L’OCSE boccia ancora una volta le stime dell’Italia sull’andamento della produttività interna lorda, retrocedendo le stime già elaborate dal governo. Sulla stessa lunghezza d’onda si pone Standard & Poor’s, con l’agenzia di rating che, evidentemente, non ritiene possibile un’uscita di breve termine dell’Italia dalla fase recessiva e dalla congiuntura negativa.
Più che le valutazioni dell’agenzia di rating, tuttavia, a stupire sono soprattutto le sonore bocciature dell’OCSE, con l’organizzazione parigina che non usa mezzi termini per bollare come estremamente deludenti le azioni di forza che l’Italia starebbe mettendo in campo per risollevare la testa. Nel suo rapporto economico intermedio appena pubblicato, infatti, l’OCSE stima per il 2014 un calo del Pil pari allo 0,4% contro il + 0,5% relativo all’outlook semestrale pubblicato nel corso dell’ultimo mese di maggio. Deludentissime sono anche le prospettive del 2016, quando l’economia italiana crescerà dello 0,1% contro il + 1,1% stimato nella scorsa primavera. Unica nota consolatoria, per quanto non certo di vanto, è il fatto che le forbici dell’OCSE si sono abbattute su tutte le principali economie. Il Pil tedesco crescerà infatti dell’1,5% sia quest’anno che il prossimo anno, contro previsioni del + 1,9% e del + 2,1% indicate nel mese di maggio, mentre per l’insieme dell’Eurozona le prospettive di crescita sono passate dal + 1,2% allo 0,8% per l’anno in corso dal + 1,7% al + 1,1% per il prossimo.
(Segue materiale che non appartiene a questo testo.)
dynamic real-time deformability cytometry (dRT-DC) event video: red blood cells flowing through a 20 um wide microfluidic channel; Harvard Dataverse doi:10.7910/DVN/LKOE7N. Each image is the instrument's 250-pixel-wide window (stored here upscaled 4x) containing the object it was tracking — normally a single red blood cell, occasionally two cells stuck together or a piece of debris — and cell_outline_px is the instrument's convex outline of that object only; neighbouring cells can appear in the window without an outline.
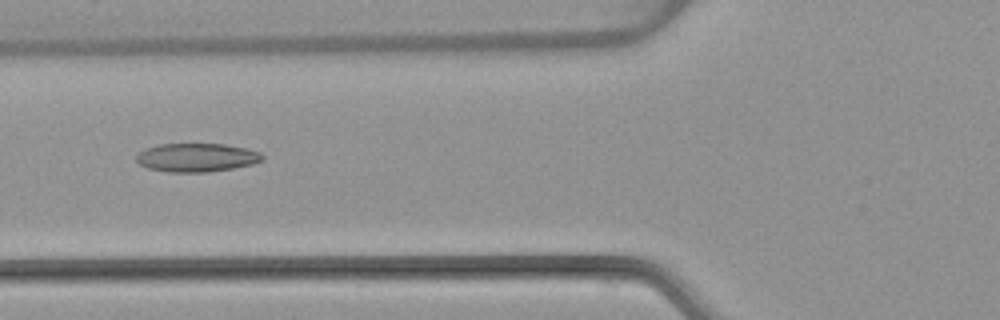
{"species": "common noctule bat (a hibernating species)", "species_latin": "Nyctalus noctula", "temperature_condition": "warm", "stored_images_in_passage": 5, "camera_frame_rate_fps": 3000, "um_per_image_px": 0.085, "animal": {"sex": "female", "body_mass_g": 22.7, "forearm_length_mm": 54.2}, "frame": {"image": 1, "passage_image": 5, "time_ms": 6.0, "image_size_px": [1000, 320], "cell_outline_px": [[264, 160], [252, 164], [232, 168], [208, 172], [168, 172], [148, 168], [140, 164], [136, 160], [136, 156], [144, 148], [160, 144], [224, 144], [248, 148], [260, 152], [264, 156]], "centroid_in_image_um": [16.73, 13.38], "position_along_channel_um": 109.1, "area_um2": 21.04}}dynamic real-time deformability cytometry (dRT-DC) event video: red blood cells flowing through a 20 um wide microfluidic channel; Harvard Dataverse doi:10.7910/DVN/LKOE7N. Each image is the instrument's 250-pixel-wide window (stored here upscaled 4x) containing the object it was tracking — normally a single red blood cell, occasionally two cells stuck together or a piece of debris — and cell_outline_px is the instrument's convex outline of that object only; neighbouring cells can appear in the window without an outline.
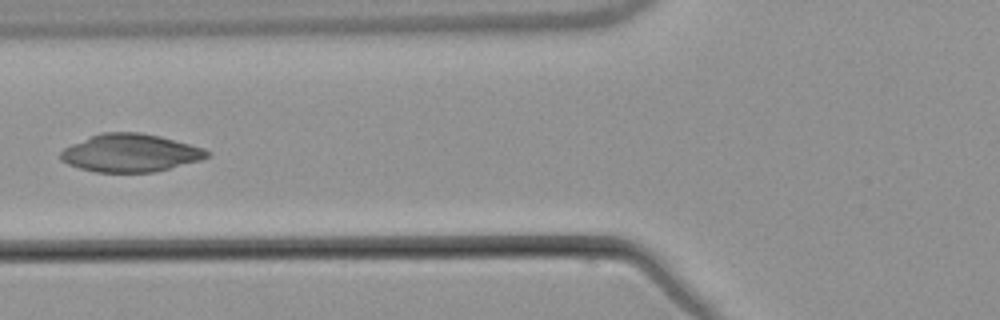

Il report Ocse sottolinea particolarmente che “mentre la ripresa in alcune economie periferiche è incoraggiante, altri Paesi fronteggiano ancora sfide strutturali e di bilancio, insieme al peso di un alto debito”. Crisi che evidentemente non riguarda gli Stati Uniti, Paese in cui – sostiene l’organizzazione – la ripresa è “solida”, con il territorio a stelle e strisce che si sta rafforzando come quella indiana, giapponese, cinese.
Bocciatura anche da parte di S&P, con l’agenzia di rating che retrocede allo 0% l’andamento del Pil italiano nel 2014 contro precedente + 0,5%. “I deludenti risultati del secondo trimestre hanno gettato dubbi sulla sostenibilità della ripresa nella zona dell’euro” – segnala S&P nel suo approfondimento – “le condizioni economiche dell’area rimangono fragili. Sono tre i fattori alla base di questi segnali di debolezza: la crescita degli scambi mondiali è stata abbastanza modesta finora quest’anno; gli investimenti delle aziende hanno mostrato solo piccoli segnali di ripresa; le sofferenze dell’Italia sono diventate più pronunciate”.